Decrying “white privilege” has become one of the left’s loudest battle cries. The accusation suggests that white Americans are privileged because of their race relative to “people of color.” Not only is that transparently false, but the left’s argument against what it considers “unearned” privilege is fundamentally misguided and dangerous. It is an attempt to delegitimize tradition and culture. The absence of these is a recipe for societal failure.

The data show that other groups, such as Asians, have rapidly become wealthier than white Americans even though many of them are much more recent arrivals than the established, European-descended white population. It is not a very effective system of white privilege, with all its supposed unearned advantages, that enables so many minorities to prosper. Indeed, some of the critics of white privilege, like Robin DiAngelo, Peggy McIntosh, and Lawrence Blum acknowledge that the real problem is unearned privilege, the idea being that white people, by virtue of their race, inherit an unearned advantage over people of color. Of course, that charge will come as news to many poor whites in our inner cities and rural areas. The argument assumes that since this privilege is unearned it is, as Blum says, “unjust.” But is that true?

One can easily identify numerous groups of Americans born with unearned privilege. Consider children of the following groups: professional athletes, members of the legislative, executive, and judicial branches of government, celebrities, extremely attractive people and models, members of MENSA, famous artists, television “news” presenters, military officers, university professors and administrators, high-ranking union officials, among many others. Since, being unborn, one does not “earn” one’s parents, the children produced by these groups have a great deal of unearned privilege at birth.

Indeed, it is hard to imagine someone born into greater privilege than a person born into a family in which both parents were professors or scientists at elite universities. One such person is the current vice president of the United States, Kamala Harris. Her father was a Stanford professor and her mother was a researcher at the University of California at Berkeley’s Zoology and Cancer Research Lab. Her family had connections with the University of Chicago, McGill University, the University of Illinois, the University of Wisconsin and the National Institute of Health. Yet there is no criticism from the left that Harris’s massive inherited unearned privilege makes her accomplishments somehow unjust. Quite the contrary, her “accomplishments” are enthusiastically celebrated on the left. This is because the left’s accusation of unearned privilege was never meant to be neutrally applied but was always to be used only as a tool to be deployed against its political enemies.

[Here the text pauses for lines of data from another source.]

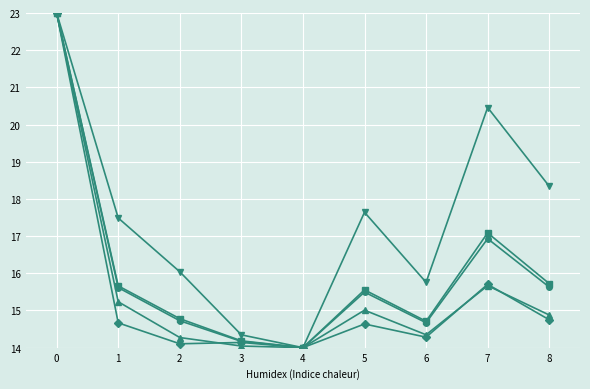

What is the smallest value displayed?

14.0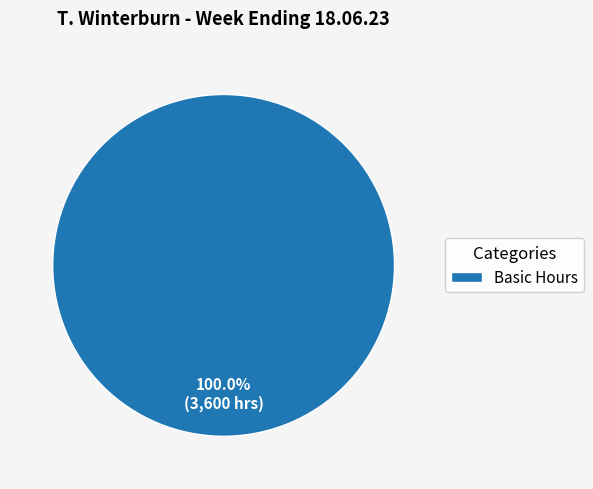

Which slice represents more than half of the pie?

Basic Hours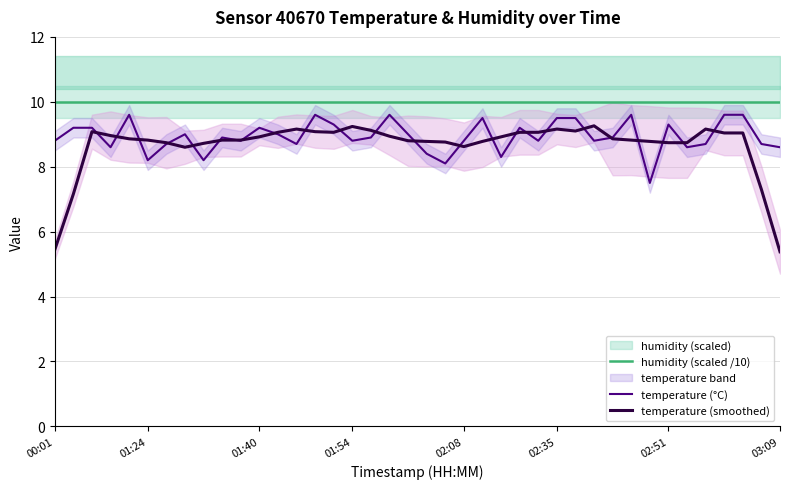

How many interior local peaks does the temperature (°C) series have?

10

My argument is not, however, that Harris’s massive unearned privilege makes her accomplishments unjust. Quite the contrary. Cultivating this kind of privilege is a necessary ingredient in the production of successful people and, therefore, successful societies. For, to establish a successful culture or traditionis to establish a system of privileges. Each of us enjoys privileges inherited from ancestors, whether in the form of wealth or knowledge or social standing.

For example, Beethoven was able to do what he did because he was privileged to stand on Hayden’s shoulders. What Beethoven did was not unjust because he was lucky enough to grow up in Haydn’s orbit. Similarly, when Harris’s parents established their successful careers, they were beginning a familial tradition of privilege which their children, who, by definition, did nothing to earn their parent’s privilege, could use to establish their own successful careers.  Kamala did precisely that and has not yet apologized for her massive unearned privilege. It may be true that, for example, the son or daughter of an uneducated manual laborer who achieved similar success would deserve special kudos, but that does nothing to make Kamala’s achievements unjust.

More important, any attempt to delegitimize this kind of unearned privilege in principle undermines one of the necessary conditions for producing successful people and, by extension, successful societies. The left is wrong to argue against unearned privilege of the sort possessed by Kamala Harris (and Chelsea Clinton, Mika Brezinski, and Laila Ali to name only a few).

The truth is that for decades the United States has been home to innumerable social programs that have attempted to eradicate the kind of privilege leftists rail against. The contradiction can be easily seen here: our national culture of affirmative action effectively privileges individuals who are not white in what is supposedly a society based on white privilege. One would have thought that the vociferous opponents of white privilege would have noticed this since many of them would not be in their positions of influence without these programs.

But, of course, white privilege was never the name for a real falsifiable theory. It was always only the name for a tool to be used selectively when it gives the left what it wants and, miraculously, not used when it doesn’t.